The Giants, of course, already have a hitting coach, Hensley "Bam Bam" Meulens, and on Thursday, Giants Manager Bruce Bochy was full of praise for him.

"Bam Bam has got a great way of working with all the players, and keeping them positive and believing," Bochy said. "I think he's done a great job."

Although Bonds was part of a contingent of 2002 Giants that threw out ceremonial pitches during the National League Championship Series, he was not asked to do so in either of the first two World Series games here.

Bonds signed a 10-year personal services contract with the Giants, which would ensure a position for him in the organization following his retirement. However, Bonds has not officially submitted retirement papers with the league, and told reporters Wednesday that he had no official role with the Giants.

His trial on perjury charges, stemming from the investigation into the Bay Area Laboratory Co-Operative alleged steroids ring, is scheduled to begin in March.

Shuffling the outfield

Once again, the lack of a DH in the NL park has forced the American League manager to make a difficult decision, as Rangers skipper Ron Washington benched regular cleanup hitter Vladimir Guerrero for Game 2 after Guerrero, normally his DH, botched several balls in right field in Game 1.

"It had nothing to do with anything that happened out there," Washington said, "because Vlad didn't do anything out there that I have never seen another baseball player do in right field."

With Guerrero on the bench, Washington shifted Nelson Cruz from left field to right (his regular position) and inserted David Murphy in left.

→ EXERCISE:
In the baseball report above, whom did Ron Washington insert in left field for Game 2?

→ DATASET CONTENT:
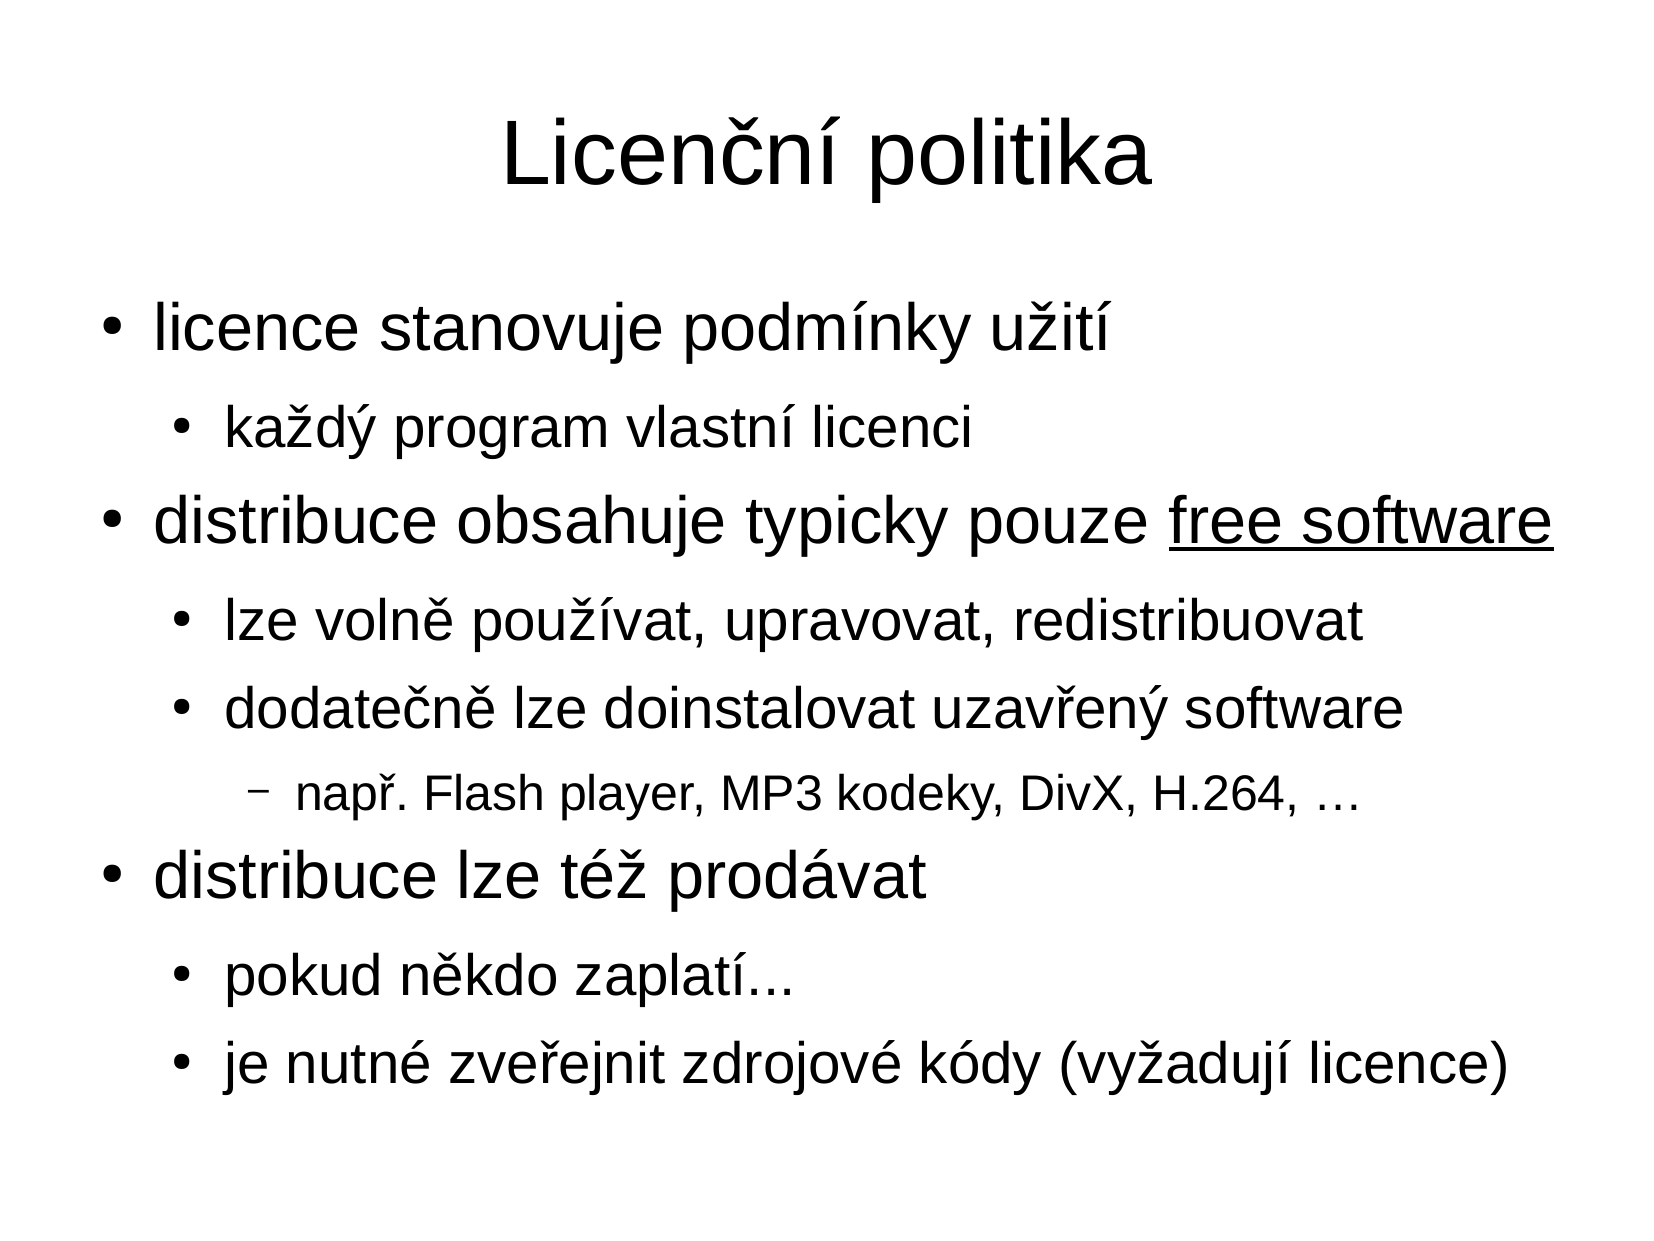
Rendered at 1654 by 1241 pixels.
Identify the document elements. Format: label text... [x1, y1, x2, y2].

title Licenční politika [82, 56, 1571, 250]
list licence stanovuje podmínky užití každý program vlastní licenci distribuce obsahuje typicky pouze free software lze volně používat, upravovat, redistribuovat dodatečně lze doinstalovat uzavřený software např. Flash player, MP3 kodeky, DivX, H.264, … distribuce lze též prodávat pokud někdo zaplatí... je nutné zveřejnit zdrojové kódy (vyžadují licence) [82, 290, 1571, 1097]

→ RESULT OF THIS TASK:
David Murphy